Prices of iron ore, a principal material used in blast furnaces have risen to a three-month high, while coking coal has topped the critical price level of $100 per ton. Iron scrap, used in electric furnaces, continues to show firm price trends.
Spot prices of iron ore rose above US$60 per ton on Monday, up 25% from early June. Coking coal temporarily surged to around US$103 for the first time in about 16 months.
Behind the uptrend is a steep increase in fixed-asset investment in China, the world's biggest producer of crude steel, during the first half of 2016. This was a result of the government accelerating investment in railroads and other infrastructure.
With steel product prices turning north, the production per day of crude steel in China set an all-time high in June.
China is increasingly importing more coking coal as the government curbs production of the black stuff. With working days at coal mines limited to no more than 276 a year, steelmakers in China "have no other choice but to rely on imported coal," said a representative of a major Japanese trading house.

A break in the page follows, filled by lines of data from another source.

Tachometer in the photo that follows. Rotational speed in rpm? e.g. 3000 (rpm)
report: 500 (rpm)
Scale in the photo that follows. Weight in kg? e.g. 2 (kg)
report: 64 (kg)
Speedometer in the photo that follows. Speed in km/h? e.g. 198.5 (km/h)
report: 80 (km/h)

Investors are tending toward nonferrous metals and steelmaking materials with room for further price rises while crude oil remains in a downtrend, said Naomi Suzuki, a senior analyst at Sumitomo Corp. Global Research.

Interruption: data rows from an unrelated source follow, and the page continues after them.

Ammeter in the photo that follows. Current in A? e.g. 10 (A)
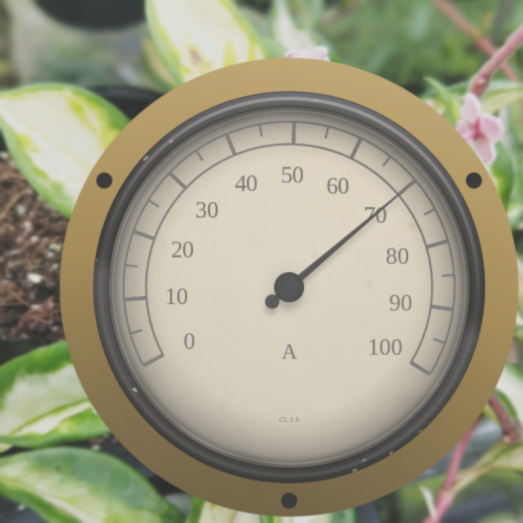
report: 70 (A)
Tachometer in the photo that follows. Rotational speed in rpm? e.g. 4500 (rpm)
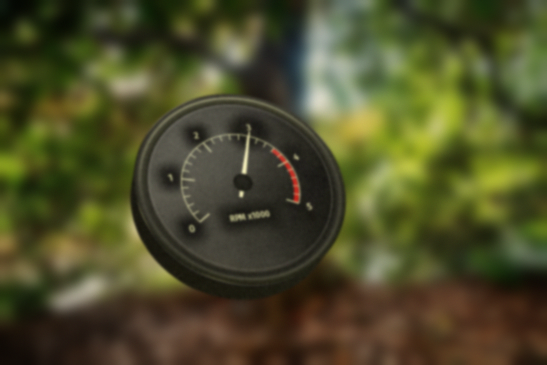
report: 3000 (rpm)
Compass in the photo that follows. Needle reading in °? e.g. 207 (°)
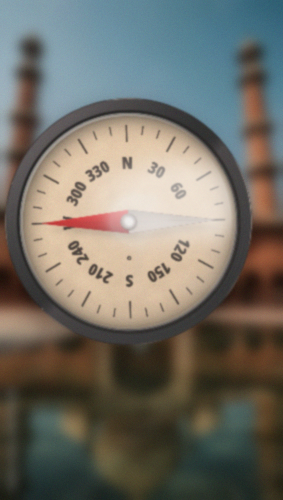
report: 270 (°)
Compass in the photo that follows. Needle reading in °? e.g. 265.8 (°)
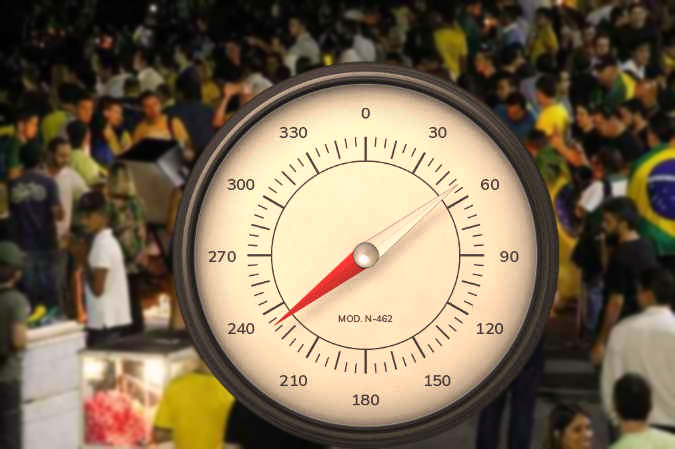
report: 232.5 (°)
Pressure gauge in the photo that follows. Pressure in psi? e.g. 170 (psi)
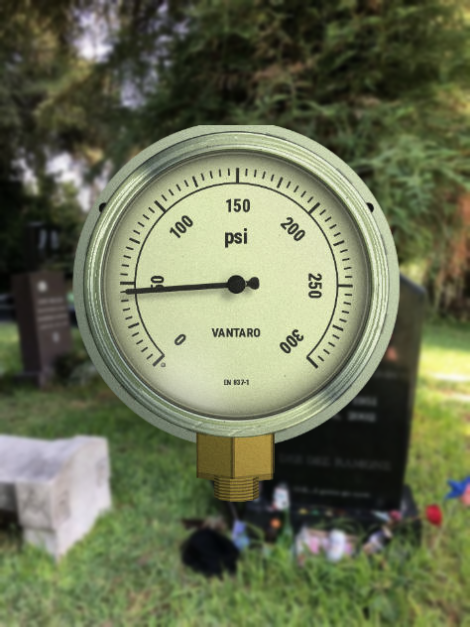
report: 45 (psi)
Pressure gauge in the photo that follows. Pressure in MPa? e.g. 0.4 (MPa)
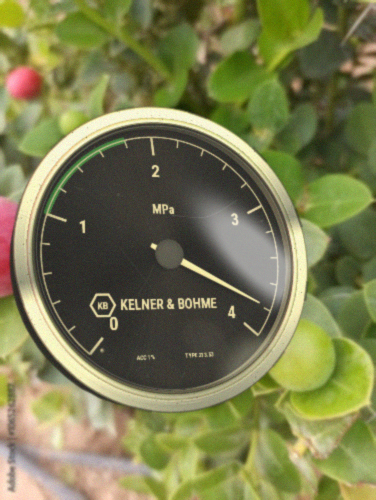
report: 3.8 (MPa)
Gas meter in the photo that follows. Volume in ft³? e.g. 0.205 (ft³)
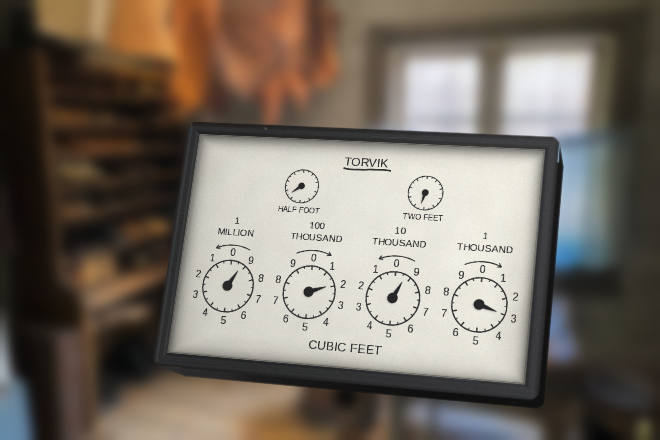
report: 919300 (ft³)
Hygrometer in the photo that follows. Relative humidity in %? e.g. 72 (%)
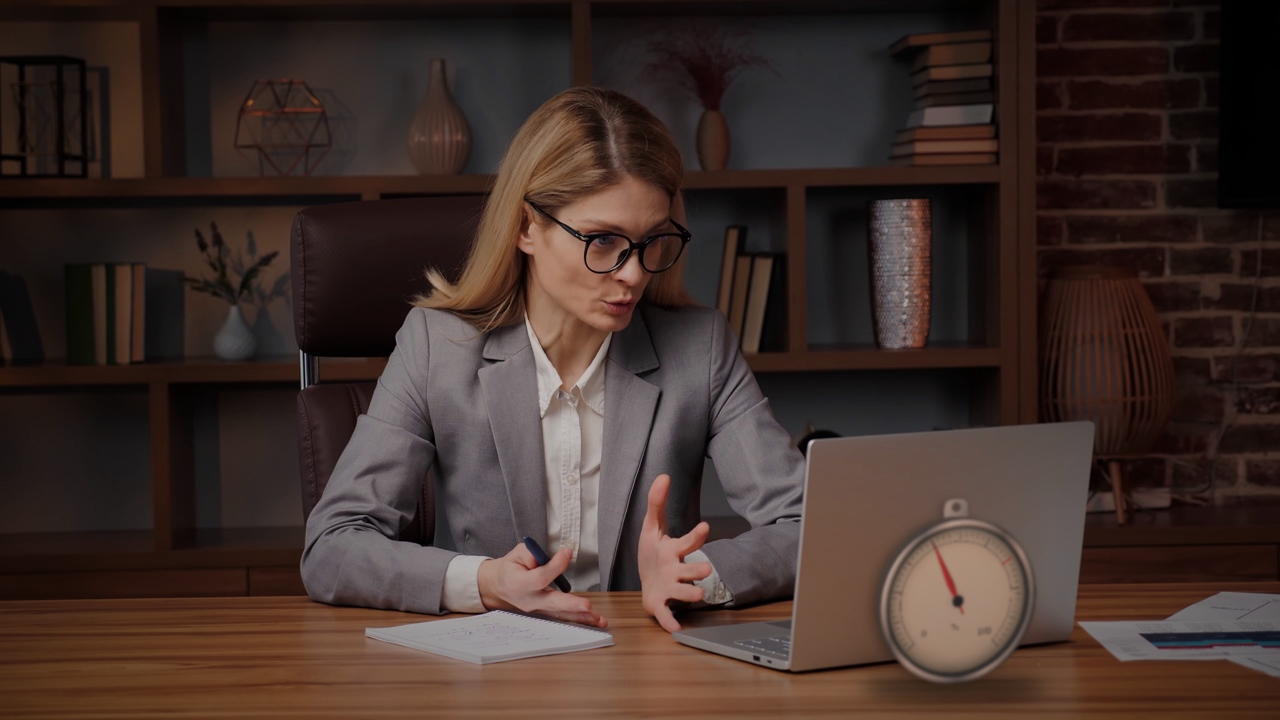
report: 40 (%)
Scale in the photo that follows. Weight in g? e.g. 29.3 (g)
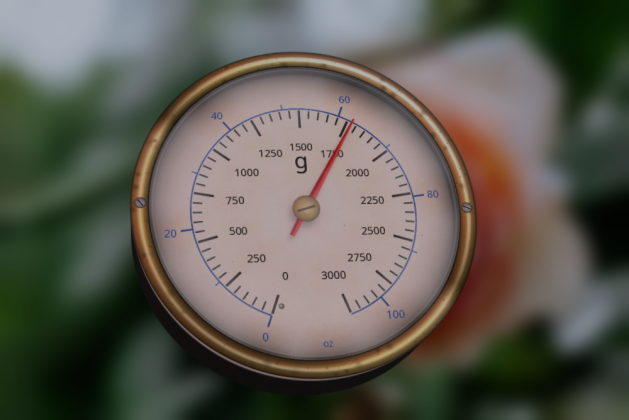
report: 1775 (g)
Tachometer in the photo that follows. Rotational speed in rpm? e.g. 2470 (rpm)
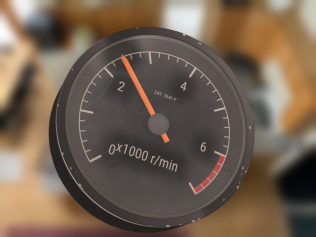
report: 2400 (rpm)
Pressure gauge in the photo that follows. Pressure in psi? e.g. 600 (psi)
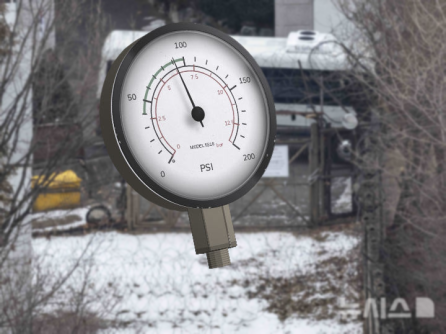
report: 90 (psi)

In China, traders have reported building up their iron ore and coking coal inventories.
Goldman Sachs, the U.S.-based financial services company, pointed out that China's steel product exports are firmer than forecast and will push up demand for iron ore, raising its price projection of the material for the July-September period by nearly 20% from its earlier forecast to US$53.

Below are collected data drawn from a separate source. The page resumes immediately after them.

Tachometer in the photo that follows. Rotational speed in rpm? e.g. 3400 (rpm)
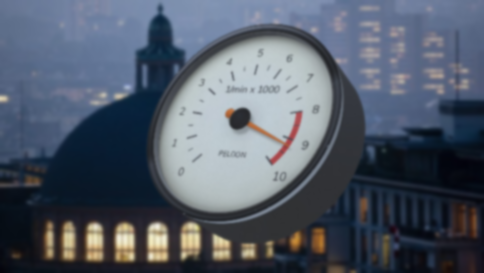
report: 9250 (rpm)
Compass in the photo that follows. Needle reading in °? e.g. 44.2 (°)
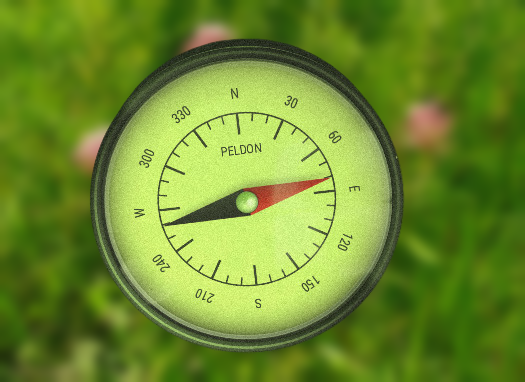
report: 80 (°)
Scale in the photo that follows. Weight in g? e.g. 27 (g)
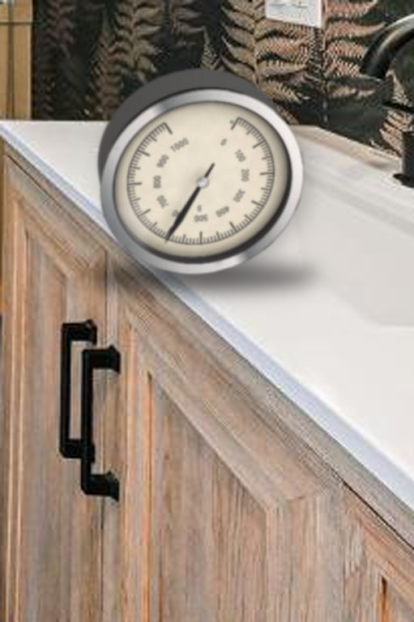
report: 600 (g)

Prices of iron scrap used for steelmaking are currently close to 20,000 yen (nearly US$200) per ton, up 10% from mid-July. While electric-furnace steelmakers are cutting back on production because of regular plant checkups, product prices are being shored up thanks to brisk exports.
Vietnam in July officially introduced temporary safeguard measures on steel billets, imposing a duty of more than 20% on the semifinished crude steel product. Iron mills in Vietnam thus have turned to importing iron scrap. This has led to Japan exporting more of the material to the Southeast Asian country.
Nippon Steel & Sumitomo Metal has been procuring more iron scrap during the current July-September period due to brisk steel product exports.
With expectations of price falls subsiding, electric-furnace steelmakers are starting to increase their inventories, according to industry representatives.
In the meantime, lopsided rises in the prices of steelmaking materials are considered unlikely due to the industry's sensitivity to demand trends in China.
In addition, scrap price hikes in Japan will be limited in light of the yen's appreciation, according to a representative of a steel trading house.